## Data extracts
>>>

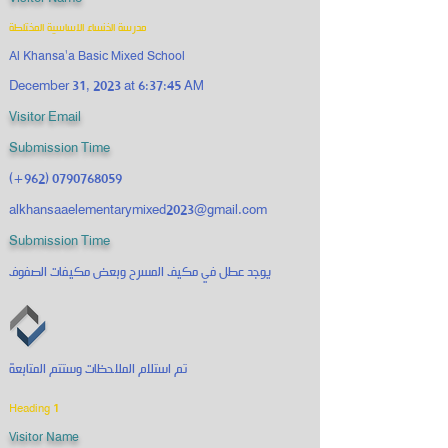
مدرسة الخنساء الاساسية المختلطة
Al Khansa'a Basic Mixed School
December 31, 2023 at 6:37:45 AM
Visitor Email
Submission Time
(+962)
0790768059
alkhansaaelementarymixed2023@gmail.com
Submission Time
يوجد عطل في مكيف المسرح وبعض مكيفات الصفوف
تم استلام الملاحظات وستتم المتابعة
Heading 1
Visitor Name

<<<

## Task directions
Each line from the one with "Al Khansa'a Basic Mixed School" to the end of the material should be duplicated exactly, and no other line.

## Response for this exercise
Al Khansa'a Basic Mixed School
December 31, 2023 at 6:37:45 AM
Visitor Email
Submission Time
(+962)
0790768059
alkhansaaelementarymixed2023@gmail.com
Submission Time
يوجد عطل في مكيف المسرح وبعض مكيفات الصفوف
تم استلام الملاحظات وستتم المتابعة
Heading 1
Visitor Name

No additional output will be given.